INPUT FOR THIS TASK: Begin
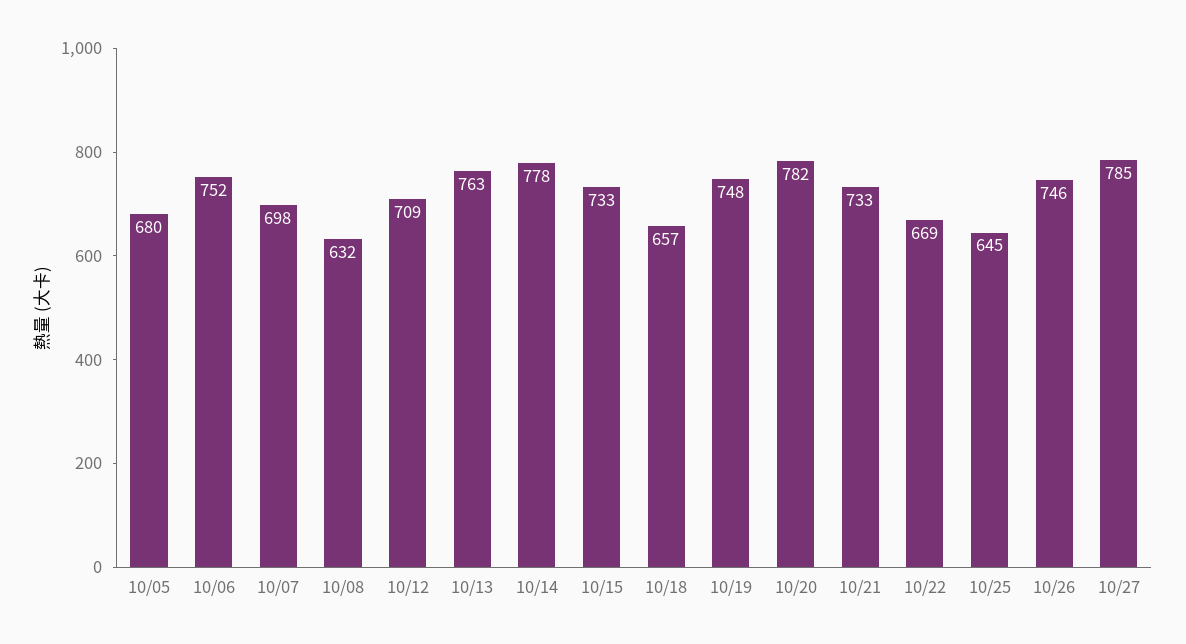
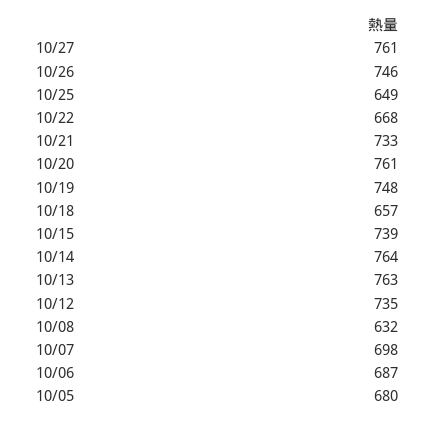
10/06: 752 -> 687
10/12: 709 -> 735
10/14: 778 -> 764
10/15: 733 -> 739
10/20: 782 -> 761
10/22: 669 -> 668
10/25: 645 -> 649
10/27: 785 -> 761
INPUT FOR THIS TASK: End
Output all the entries above verbatim, please. No images.

● **COMPLETED TASK**
10/06: 752 -> 687
10/12: 709 -> 735
10/14: 778 -> 764
10/15: 733 -> 739
10/20: 782 -> 761
10/22: 669 -> 668
10/25: 645 -> 649
10/27: 785 -> 761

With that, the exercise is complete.